Güzel gör, hem güzel bak; tâ güzel düşünmeli. Güzel bil, hem güzel düşün; tâ leziz hayatı bulmalı.
Hayat içinde hayattır hüsn-ü zanda emeli. Sû-i zanla yeistir, saadet muharribi, hem de hayatın kàtili.
Bir meclis-i misâlîde,
şeriatla medeniyet-i hâzıra, dehâ-i fennî ile hüdâ-i şer’î
muvâzeneleri
Birinci Harbin Mütâreke başında, bir Cuma gecesinde bir rüyâ-i sâdıkada, misâlî âleminde, bir meclis-i azîmde benden suâl ettiler:
"Mağlûbiyet sonunda İslâmın âleminde ne hal peydâ olacak?" Asr-ı hâzır mebusu sıfatıyla söyledim; onlar da dinlediler.

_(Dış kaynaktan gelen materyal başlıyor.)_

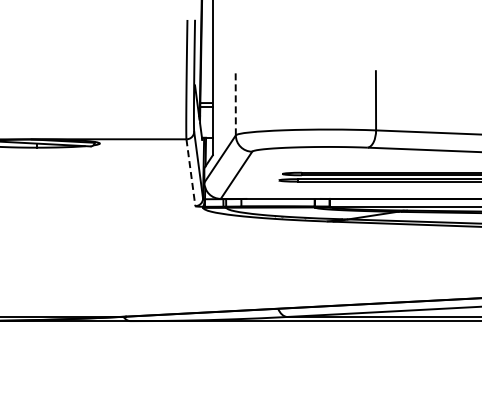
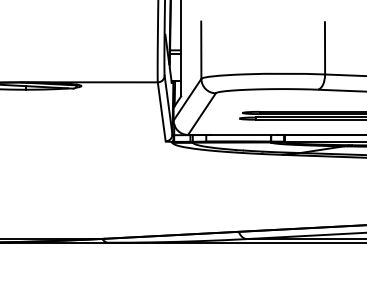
line: (235, 102) -> (201, 49), dashed -> solid
line: (190, 172) -> (161, 111), dashed -> solid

Eski zamandan beri istiklâl-i İslâmın bekàsı, hem kelimetullâhın i’lâsı için, farz-ı kifâye-i cihadı, o lâzıme-i diyânet,
Deruhte ile, kendini yekvücud-u vahdânî, İslâmın âlemine fedaya vazifedar, hilâfete bayraktar görmüş olan bu devlet,
Şu millet-i İslâmın felâket-i mâzisi, getirecek de elbet İslâmın âlemine saadet ve hürriyet. Olur geçen musîbet
İstikbâlde telâfi. Üçü veren, üç yüzü kazandıran, etmiyor elbette hiç hasâret. Halini istikbâle tebdil eder, zîhimmet.
Zîrâ ki şu musîbet, hayatımız mâyesi olan şefkat, uhuvvet, tesânüd-ü İslâmî hârikulâde etti, inkişaf-ı uhuvvet,
Tesri-i ihtizâzı, tahrib-i medeniyet. Deniyet-i hâzıra sûreti değişecek, sistemi bozulacak. Zuhur edecek o vakit
İslâmî medeniyet. Müslümanlar bilihtiyâr elbet evvel girecek. Muvâzene istersen: Şer’in medeniyeti, şimdiki medeniyet;
Esaslara dikkat et, âsârlara nazar et. Şimdiki medeniyet esasâtı menfîdir. Menfî olan beş esas ona temel, hem kıymet.